The day before I was gonna leave from my trip, my friend she contacted me and we were hanging out, you know, having a slice of pizza. And she was like, “What are you gonna do? What’re you gonna wear?” She was looking at me. “You’re not going to get your nails done?” and stuff.
I’m like, “No, that’s, like, too much for me.”
She was like, “No, you’re not going that way. You’re gonna go and be who you are and not be this little basic bitch.”
So I was like, “You know, what you’re paying for my nails? Sure.” So we went and she got my nails done this really bright pink and sparkles and everything.
I arrive to Florida and I tried my best to hide my nails, putting them in my pocket. Whatever I had to do to still be a little low-key.
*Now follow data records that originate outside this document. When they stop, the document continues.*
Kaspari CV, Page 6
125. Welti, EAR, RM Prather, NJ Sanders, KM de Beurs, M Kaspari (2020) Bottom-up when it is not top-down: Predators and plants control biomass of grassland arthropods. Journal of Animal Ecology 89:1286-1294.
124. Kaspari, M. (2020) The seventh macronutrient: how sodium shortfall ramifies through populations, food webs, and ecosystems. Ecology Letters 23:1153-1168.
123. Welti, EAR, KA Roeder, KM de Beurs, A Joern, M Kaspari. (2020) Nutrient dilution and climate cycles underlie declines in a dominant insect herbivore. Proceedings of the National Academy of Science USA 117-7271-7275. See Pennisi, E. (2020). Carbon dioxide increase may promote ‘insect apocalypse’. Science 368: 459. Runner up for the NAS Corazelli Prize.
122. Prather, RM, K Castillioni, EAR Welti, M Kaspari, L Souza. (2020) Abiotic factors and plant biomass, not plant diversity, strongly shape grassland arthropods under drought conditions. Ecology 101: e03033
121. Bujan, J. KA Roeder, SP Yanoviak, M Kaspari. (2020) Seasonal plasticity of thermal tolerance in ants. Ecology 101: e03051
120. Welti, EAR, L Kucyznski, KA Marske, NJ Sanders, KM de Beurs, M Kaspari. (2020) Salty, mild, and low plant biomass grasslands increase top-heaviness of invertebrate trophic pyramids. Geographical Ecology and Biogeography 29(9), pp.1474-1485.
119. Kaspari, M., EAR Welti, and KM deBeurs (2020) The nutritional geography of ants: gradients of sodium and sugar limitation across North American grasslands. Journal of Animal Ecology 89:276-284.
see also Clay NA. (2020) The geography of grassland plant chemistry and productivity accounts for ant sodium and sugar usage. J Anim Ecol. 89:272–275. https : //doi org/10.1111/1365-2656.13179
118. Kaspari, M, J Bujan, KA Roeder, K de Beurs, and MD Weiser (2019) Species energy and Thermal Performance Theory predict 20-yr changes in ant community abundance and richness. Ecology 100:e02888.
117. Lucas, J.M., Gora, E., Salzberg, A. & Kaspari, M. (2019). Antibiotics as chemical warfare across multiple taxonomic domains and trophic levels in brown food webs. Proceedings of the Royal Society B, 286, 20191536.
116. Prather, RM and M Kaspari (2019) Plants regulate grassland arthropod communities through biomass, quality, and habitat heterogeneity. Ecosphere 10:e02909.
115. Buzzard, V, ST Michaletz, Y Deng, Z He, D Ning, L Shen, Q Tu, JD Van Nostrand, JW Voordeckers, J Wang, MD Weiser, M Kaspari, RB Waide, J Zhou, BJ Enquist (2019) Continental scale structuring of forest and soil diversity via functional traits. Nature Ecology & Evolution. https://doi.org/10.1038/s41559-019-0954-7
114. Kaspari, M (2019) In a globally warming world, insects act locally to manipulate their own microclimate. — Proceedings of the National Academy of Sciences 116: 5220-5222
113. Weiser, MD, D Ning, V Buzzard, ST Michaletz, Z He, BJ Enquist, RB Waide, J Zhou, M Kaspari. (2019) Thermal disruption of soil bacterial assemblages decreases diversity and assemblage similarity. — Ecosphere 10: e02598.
The real test came when it was the day of the party, which was the next day after we arrived. And, yeah, I started putting on my make up and I got dressed in this cute little pink romper. I started getting the feelings of, like, oh my God, I’m really doing this. And I couldn’t believe this was happening.
So I changed into some basic jeans and a tee shirt and I was like, “Yeah, I’m ready for this party.” But then one of my cousins, she was like “What are you doing? Why you wearing that for? That’s… it doesn’t look cute. It’s not who you are.” So I changed my outfit and I went into the party very… not so confident but I kind of stood to myself and was helping out, like making drinks and stuff, because the party was happening outside and I was inside.
So then my grandmother walks in the door and she’s like, “What are you doing in here?” And she just looks at me up and down.
And I’m like, “Oh I’m just helping making drinks.”
She’s like, “Come outside and meet these…” Some of her friends that I’ve known since I was younger and they haven’t haven’t seen me.
So I’m like, “I’ll be there.” You know, I’m helping to make these drinks or whatever, trying to prolong it as much as I can. And then she just went outside. Not a big deal. At one point, I had my cousin give me her jacket, so I could cover myself up. But then it was Florida, so it was mad hot so I was like, fuck this jacket.
And my grandmother walks back into the kitchen area with her friend that she wanted me to, like, see and meet again. So I saw the friend and she’s, you know, giving me a hug and everything. Like, “Yeah, hello, you know, I’ve changed a lot since the last time we met.”
Her friend was like, “You look very beautiful. You look just like your mother. And it doesn’t matter how you are now.” After my grandmother’s friend just accepted me in that way and just told me some positive things, my grandmother and I didn’t really speak about my transition or anything like that. It was just an unspoken thing, like, this is who you are and we’re just going to accept you and there’s nothing we can do but love you.
Even at the party, one of the guys was like, “Is this your granddaughter?”
And she even said, “Yes.” So that with a very proud moment, just smiling, like, yes, I am your granddaughter now.
So we’re pretty good now. You know, I definitely feel better now that she knows how I am so we could FaceTime and I don’t have to worry about scrambling to take my makeup off and doing my hair different. I’m so glad now that she’s in a space where she could – she could actually want to learn more. And I’m there to take her through that journey and show her that, you know, it’s okay to be a little different, you know, and stand out.
Like, there’s many LGBT kids who are kicked out of their house and not accepted by their family. That’s really – I’ve heard those stories and they’re not… they’re not so ideal. And so when I think about what I went through through my transition, it makes me kind of appreciate my life more – that I’ve had people who just respect who I am. As long as you respect me as a person, that’s all I care.